I thought of another idea for the independent project: Somehow analyzing the multitudes of data in the training logs that I maintain religiously. I'm not really sure how this would work, or even if it would since the data is not from an experiment per se. I guess I will have to wait until I have a better idea of the types of statistical analyses we will be learning about; before then I don't really know what I am talking about... But regardless, it's an interesting idea and I would definitely have fun with it. I have already spent plenty of time making graphs to chart progress, finding formulas online to predict performance, etc.; at times probably to the extreme where it's too much about the numbers and not enough about the experience! Overall though, I enjoy having a concrete reminder of what I have accomplished, preferably in a form that can be analyzed (i.e. numerical, not descriptive). So I think that learning some new and different ways of looking at data will be very useful to me in the future.
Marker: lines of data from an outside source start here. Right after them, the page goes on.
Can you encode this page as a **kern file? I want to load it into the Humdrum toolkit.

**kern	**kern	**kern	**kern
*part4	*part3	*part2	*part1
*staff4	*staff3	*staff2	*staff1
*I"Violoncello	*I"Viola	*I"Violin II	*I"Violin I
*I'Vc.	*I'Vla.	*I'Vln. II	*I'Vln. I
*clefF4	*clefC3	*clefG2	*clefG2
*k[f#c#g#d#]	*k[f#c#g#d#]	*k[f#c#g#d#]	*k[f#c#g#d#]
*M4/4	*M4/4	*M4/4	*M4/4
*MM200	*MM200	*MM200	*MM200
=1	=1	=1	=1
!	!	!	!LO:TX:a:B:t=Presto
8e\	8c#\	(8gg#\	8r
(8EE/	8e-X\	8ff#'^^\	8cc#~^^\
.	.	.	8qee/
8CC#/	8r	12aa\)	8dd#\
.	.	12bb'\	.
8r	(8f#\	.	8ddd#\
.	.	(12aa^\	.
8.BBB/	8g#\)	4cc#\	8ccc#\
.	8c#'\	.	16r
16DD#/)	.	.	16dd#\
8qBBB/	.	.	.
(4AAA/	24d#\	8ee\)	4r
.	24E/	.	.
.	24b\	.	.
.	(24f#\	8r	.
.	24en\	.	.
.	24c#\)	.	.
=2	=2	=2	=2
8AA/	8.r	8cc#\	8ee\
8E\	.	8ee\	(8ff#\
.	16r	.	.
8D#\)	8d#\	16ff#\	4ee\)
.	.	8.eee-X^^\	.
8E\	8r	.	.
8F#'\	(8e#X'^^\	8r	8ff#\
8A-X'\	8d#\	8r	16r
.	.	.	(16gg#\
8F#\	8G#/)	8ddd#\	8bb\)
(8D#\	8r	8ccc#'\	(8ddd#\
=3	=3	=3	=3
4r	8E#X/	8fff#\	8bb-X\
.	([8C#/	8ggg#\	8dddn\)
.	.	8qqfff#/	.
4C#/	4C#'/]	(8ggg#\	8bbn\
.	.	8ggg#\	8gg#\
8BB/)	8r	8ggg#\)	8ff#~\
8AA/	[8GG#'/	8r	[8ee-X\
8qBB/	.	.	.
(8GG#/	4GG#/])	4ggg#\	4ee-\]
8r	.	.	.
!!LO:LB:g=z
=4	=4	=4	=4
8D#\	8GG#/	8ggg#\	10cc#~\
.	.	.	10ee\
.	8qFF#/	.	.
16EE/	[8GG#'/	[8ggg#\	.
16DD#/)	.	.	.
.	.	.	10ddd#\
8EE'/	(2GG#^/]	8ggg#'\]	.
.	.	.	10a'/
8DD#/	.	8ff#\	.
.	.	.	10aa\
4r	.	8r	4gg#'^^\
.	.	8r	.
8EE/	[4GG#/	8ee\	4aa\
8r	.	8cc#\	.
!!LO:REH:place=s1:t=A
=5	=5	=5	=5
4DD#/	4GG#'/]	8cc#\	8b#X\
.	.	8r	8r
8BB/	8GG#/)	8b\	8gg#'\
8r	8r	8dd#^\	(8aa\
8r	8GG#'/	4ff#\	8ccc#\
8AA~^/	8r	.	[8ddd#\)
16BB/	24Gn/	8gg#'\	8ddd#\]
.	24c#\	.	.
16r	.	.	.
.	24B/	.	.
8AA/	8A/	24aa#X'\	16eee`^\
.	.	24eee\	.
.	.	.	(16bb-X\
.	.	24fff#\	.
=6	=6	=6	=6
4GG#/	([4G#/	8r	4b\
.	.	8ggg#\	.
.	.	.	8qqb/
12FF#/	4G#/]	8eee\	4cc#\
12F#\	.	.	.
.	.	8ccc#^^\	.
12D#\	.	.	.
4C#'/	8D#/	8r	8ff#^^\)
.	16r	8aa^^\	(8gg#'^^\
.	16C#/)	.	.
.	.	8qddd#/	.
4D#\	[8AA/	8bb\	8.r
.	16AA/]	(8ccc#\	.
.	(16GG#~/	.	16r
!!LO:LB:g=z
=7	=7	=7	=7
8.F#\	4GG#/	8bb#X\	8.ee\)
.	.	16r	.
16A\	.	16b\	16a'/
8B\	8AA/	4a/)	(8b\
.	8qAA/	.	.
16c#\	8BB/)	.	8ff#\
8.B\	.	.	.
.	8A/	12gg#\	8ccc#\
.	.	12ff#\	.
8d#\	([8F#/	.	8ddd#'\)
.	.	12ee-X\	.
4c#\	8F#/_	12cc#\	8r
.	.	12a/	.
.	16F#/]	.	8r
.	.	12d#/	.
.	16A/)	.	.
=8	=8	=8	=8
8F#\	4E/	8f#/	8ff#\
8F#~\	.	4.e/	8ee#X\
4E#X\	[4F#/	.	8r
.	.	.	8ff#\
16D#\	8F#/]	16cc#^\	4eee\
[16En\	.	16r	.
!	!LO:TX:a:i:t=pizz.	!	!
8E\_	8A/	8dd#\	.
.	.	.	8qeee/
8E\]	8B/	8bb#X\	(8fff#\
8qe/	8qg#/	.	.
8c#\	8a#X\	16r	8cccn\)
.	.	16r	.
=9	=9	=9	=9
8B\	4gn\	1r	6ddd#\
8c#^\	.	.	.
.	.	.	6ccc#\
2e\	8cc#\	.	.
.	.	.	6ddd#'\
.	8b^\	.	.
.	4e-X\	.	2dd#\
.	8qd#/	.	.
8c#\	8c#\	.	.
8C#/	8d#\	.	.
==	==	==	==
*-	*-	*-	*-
Thursday, January 25, 2007

R and C++

I took a C++ programming course in high school and although I don't remember too many details from it, I think it will help me when learning how to use the program R. I've already noticed a number of similarities in the way you communicate with the computer and how it interprets commands: i.e. the logical operators (<=, !=) are the same, along with the comparison symbols (|, &). More of what I knew how to do four years ago is also coming back to me, like defining and working with variables. I also think that just the experience of having to convert my own thinking into a type of logic that the computer will understand will help me in working with R.